Em casa, aprendíamos o que uma menina destinada ao casamento, devia saber: coser, bordar, fazer renda, cozinhar, enfim todo o trabalho que competia a uma mulher. Mesmo no liceu, tínhamos aulas de formação feminina, patrocinadas pela mocidade portuguesa.
Sair de casa, só com os Pais atrás. Ir ao cinema com as amigas? Nem pensar. Namoro? Só em casa e com a Mãe a tomar conta.

Isto só nos levava a mentir, a arranjar maneiras mais ou menos espertas, para termos um bocadinho de liberdade. Havia sempre uma amiga mais velha e já casada, que nos encobria e nos ajudava em algumas “fugas” às regras paternais.

Não foi esta a educação que dei à minha filha. Não sei se foi pior ou melhor. Ela é que poderá dizê-lo. Tudo o que ela fazia em casa, e era muito, os irmãos também faziam. Teve a mesma liberdade para sair, quando e com quem queria. Se fiz bem ou não, não sei, volto a dizer.

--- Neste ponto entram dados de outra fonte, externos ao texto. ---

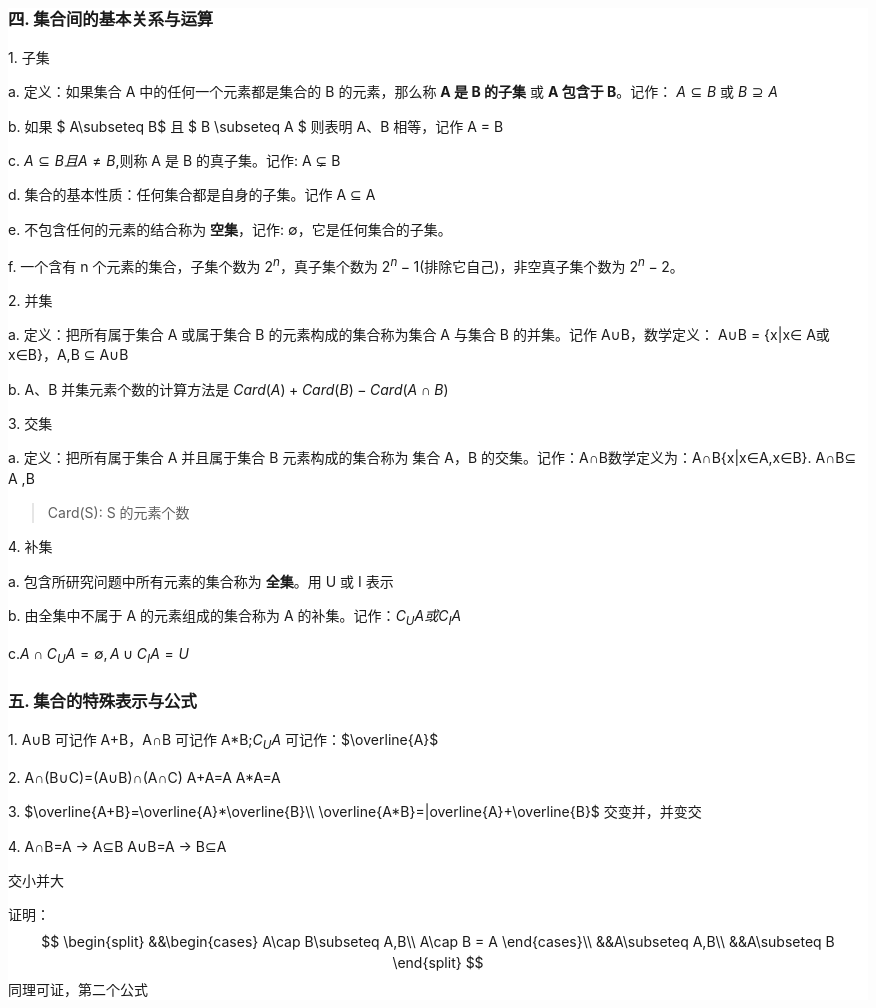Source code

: ### 四. 集合间的基本关系与运算

1\. 子集

a. 定义：如果集合 A 中的任何一个元素都是集合的 B 的元素，那么称 **A 是 B 的子集** 或 **A 包含于 B**。记作： $A\subseteq B$ 或 $B\supseteq A$

b\. 如果 $ A\subseteq B$ 且 $ B \subseteq A $ 则表明 A、B 相等，记作 A = B

c\. $A\subseteq B 且 A\ne B$,则称 A 是 B 的真子集。记作: A &subsetneq; B

d\. 集合的基本性质：任何集合都是自身的子集。记作 A &subseteq; A

e. 不包含任何的元素的结合称为 **空集**，记作: &emptyset;，它是任何集合的子集。

f. 一个含有 n 个元素的集合，子集个数为 $2^n$，真子集个数为 $2^n-1$(排除它自己)，非空真子集个数为 $2^n-2$。

2\. 并集

a. 定义：把所有属于集合 A 或属于集合 B 的元素构成的集合称为集合 A 与集合 B 的并集。记作 A&cup;B，数学定义： A&cup;B  = {x|x&in; A或x&in;B}，A,B &subseteq; A&cup;B

b. A、B 并集元素个数的计算方法是 $Card(A)+Card(B)-Card(A\cap B)$

3\. 交集

a. 定义：把所有属于集合 A 并且属于集合 B 元素构成的集合称为 集合 A，B 的交集。记作：A&cap;B数学定义为：A&cap;B{x|x&in;A,x&in;B}. A&cap;B&subseteq; A ,B

> Card(S): S 的元素个数

4\. 补集

a. 包含所研究问题中所有元素的集合称为 **全集**。用 U 或 I 表示

b. 由全集中不属于 A 的元素组成的集合称为 A 的补集。记作：$C_UA或C_IA$

c.$A \cap C_UA=\emptyset,A\cup C_IA = U$

### 五.  集合的特殊表示与公式

1\. A&cup;B 可记作 A+B，A&cap;B 可记作 A*B;$C_UA$ 可记作：$\overline{A}$

2\. A&cap;(B&cup;C)=(A&cup;B)&cap;(A&cap;C)	A+A=A	A*A=A

3\. $\overline{A+B}=\overline{A}*\overline{B}\\ \overline{A*B}=|overline{A}+\overline{B}$ 交变并，并变交

4\. A&cap;B=A &rarr; A&subseteq;B	A&cup;B=A &rarr; B&subseteq;A

交小并大

证明：
$$
\begin{split}
&&\begin{cases}
A\cap B\subseteq A,B\\
A\cap B = A
\end{cases}\\
&&A\subseteq A,B\\
&&A\subseteq B
\end{split}
$$
同理可证，第二个公式
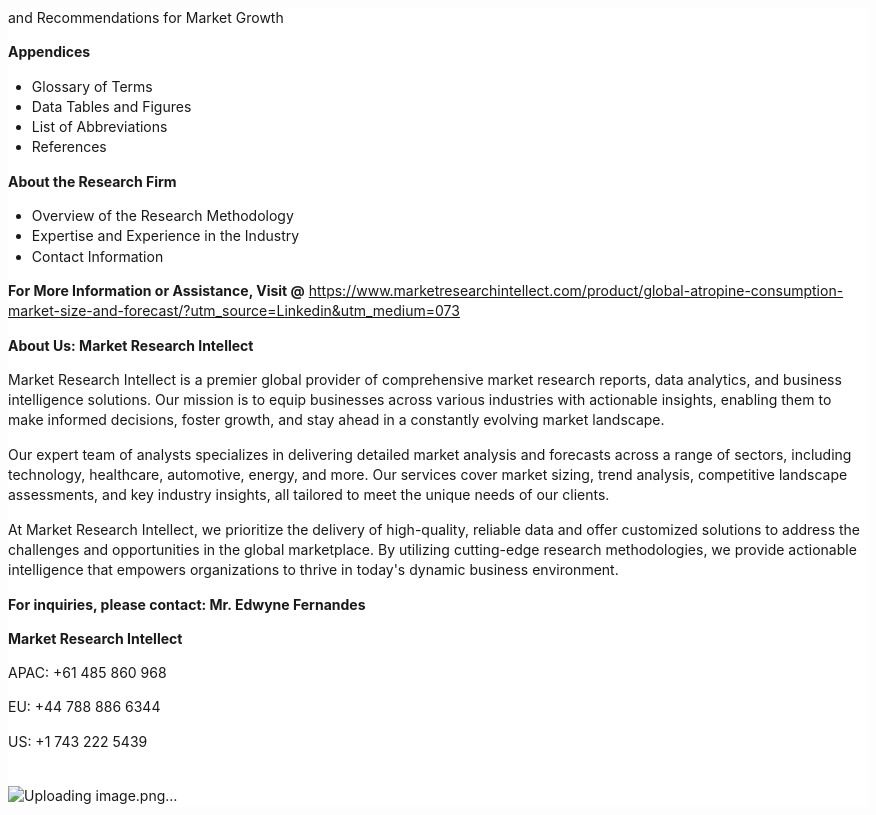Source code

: and Recommendations for Market Growth</li></ul><p><strong>Appendices</strong></p><ul><li>Glossary of Terms</li><li>Data Tables and Figures</li><li>List of Abbreviations</li><li>References</li></ul><p><strong>About the Research Firm</strong></p><ul><li>Overview of the Research Methodology</li><li>Expertise and Experience in the Industry</li><li>Contact Information</li></ul></div><div class="article-main__content" data-test-id="publishing-text-block"><p><span class="font-[700]"><strong>For More Information or Assistance, Visit @</strong>&nbsp;<a href="https://www.marketresearchintellect.com/product/global-atropine-consumption-market-size-and-forecast/?utm_source=Linkedin&utm_medium=073">https://www.marketresearchintellect.com/product/global-atropine-consumption-market-size-and-forecast/?utm_source=Linkedin&utm_medium=073</a></span></p><p><strong>About Us: Market Research Intellect</strong></p><p>Market Research Intellect is a premier global provider of comprehensive market research reports, data analytics, and business intelligence solutions. Our mission is to equip businesses across various industries with actionable insights, enabling them to make informed decisions, foster growth, and stay ahead in a constantly evolving market landscape.</p><p>Our expert team of analysts specializes in delivering detailed market analysis and forecasts across a range of sectors, including technology, healthcare, automotive, energy, and more. Our services cover market sizing, trend analysis, competitive landscape assessments, and key industry insights, all tailored to meet the unique needs of our clients.</p><p>At Market Research Intellect, we prioritize the delivery of high-quality, reliable data and offer customized solutions to address the challenges and opportunities in the global marketplace. By utilizing cutting-edge research methodologies, we provide actionable intelligence that empowers organizations to thrive in today's dynamic business environment.</p><p><strong>For inquiries, please contact: Mr. Edwyne Fernandes</strong></p><p><strong>Market Research Intellect</strong></p><p>APAC: +61 485 860 968</p><p>EU: +44 788 886 6344</p><p>US: +1 743 222 5439</p></div><div class="article-main__content" data-test-id="publishing-text-block">&nbsp;</div>
![Uploading image.png…]()
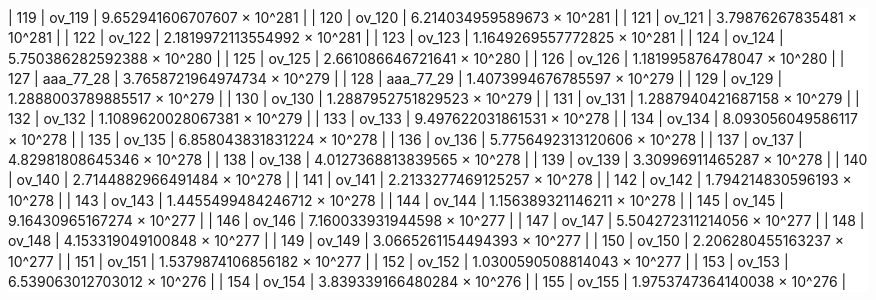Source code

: | 119 | ov_119 | 9.652941606707607 × 10^281 |
| 120 | ov_120 | 6.214034959589673 × 10^281 |
| 121 | ov_121 | 3.79876267835481 × 10^281 |
| 122 | ov_122 | 2.1819972113554992 × 10^281 |
| 123 | ov_123 | 1.1649269557772825 × 10^281 |
| 124 | ov_124 | 5.750386282592388 × 10^280 |
| 125 | ov_125 | 2.661086646721641 × 10^280 |
| 126 | ov_126 | 1.181995876478047 × 10^280 |
| 127 | aaa_77_28 | 3.7658721964974734 × 10^279 |
| 128 | aaa_77_29 | 1.4073994676785597 × 10^279 |
| 129 | ov_129 | 1.2888003789885517 × 10^279 |
| 130 | ov_130 | 1.2887952751829523 × 10^279 |
| 131 | ov_131 | 1.2887940421687158 × 10^279 |
| 132 | ov_132 | 1.1089620028067381 × 10^279 |
| 133 | ov_133 | 9.497622031861531 × 10^278 |
| 134 | ov_134 | 8.093056049586117 × 10^278 |
| 135 | ov_135 | 6.858043831831224 × 10^278 |
| 136 | ov_136 | 5.7756492313120606 × 10^278 |
| 137 | ov_137 | 4.82981808645346 × 10^278 |
| 138 | ov_138 | 4.0127368813839565 × 10^278 |
| 139 | ov_139 | 3.30996911465287 × 10^278 |
| 140 | ov_140 | 2.7144882966491484 × 10^278 |
| 141 | ov_141 | 2.2133277469125257 × 10^278 |
| 142 | ov_142 | 1.794214830596193 × 10^278 |
| 143 | ov_143 | 1.4455499484246712 × 10^278 |
| 144 | ov_144 | 1.156389321146211 × 10^278 |
| 145 | ov_145 | 9.16430965167274 × 10^277 |
| 146 | ov_146 | 7.160033931944598 × 10^277 |
| 147 | ov_147 | 5.504272311214056 × 10^277 |
| 148 | ov_148 | 4.153319049100848 × 10^277 |
| 149 | ov_149 | 3.0665261154494393 × 10^277 |
| 150 | ov_150 | 2.206280455163237 × 10^277 |
| 151 | ov_151 | 1.5379874106856182 × 10^277 |
| 152 | ov_152 | 1.0300590508814043 × 10^277 |
| 153 | ov_153 | 6.539063012703012 × 10^276 |
| 154 | ov_154 | 3.839339166480284 × 10^276 |
| 155 | ov_155 | 1.9753747364140038 × 10^276 |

Um dia, lembrei-me da minha mocidade, da mocidade de algumas contemporâneas, e saiu-me esta “Maria Mulher” de rajada. Ontem encontrei-a. E, mesmo depois do que já tinha escrito, resolvi partilhá-la convosco.
Não pensem com isto, que alguma vez tive pena de ser mulher. Eu gosto de ser mulher.
O que não quer dizer, que às vezes, não me tenha sentido revoltada.